*** EXERCISE INPUT ***

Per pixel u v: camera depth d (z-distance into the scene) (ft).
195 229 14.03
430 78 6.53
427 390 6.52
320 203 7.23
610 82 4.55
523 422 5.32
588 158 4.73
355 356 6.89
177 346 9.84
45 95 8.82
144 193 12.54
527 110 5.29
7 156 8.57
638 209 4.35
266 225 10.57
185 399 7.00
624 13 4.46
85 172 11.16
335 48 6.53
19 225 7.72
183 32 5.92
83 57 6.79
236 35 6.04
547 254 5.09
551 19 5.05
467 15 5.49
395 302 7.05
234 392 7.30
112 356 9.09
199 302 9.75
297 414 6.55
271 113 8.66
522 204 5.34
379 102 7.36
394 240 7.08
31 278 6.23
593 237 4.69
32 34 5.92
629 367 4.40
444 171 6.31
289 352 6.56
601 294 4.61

*** End of EXERCISE INPUT ***

EXERCISE> The records given above are to be repeated in full, exactly.

OUTPUT OF THE EXERCISE>
Per pixel u v: camera depth d (z-distance into the scene) (ft).
195 229 14.03
430 78 6.53
427 390 6.52
320 203 7.23
610 82 4.55
523 422 5.32
588 158 4.73
355 356 6.89
177 346 9.84
45 95 8.82
144 193 12.54
527 110 5.29
7 156 8.57
638 209 4.35
266 225 10.57
185 399 7.00
624 13 4.46
85 172 11.16
335 48 6.53
19 225 7.72
183 32 5.92
83 57 6.79
236 35 6.04
547 254 5.09
551 19 5.05
467 15 5.49
395 302 7.05
234 392 7.30
112 356 9.09
199 302 9.75
297 414 6.55
271 113 8.66
522 204 5.34
379 102 7.36
394 240 7.08
31 278 6.23
593 237 4.69
32 34 5.92
629 367 4.40
444 171 6.31
289 352 6.56
601 294 4.61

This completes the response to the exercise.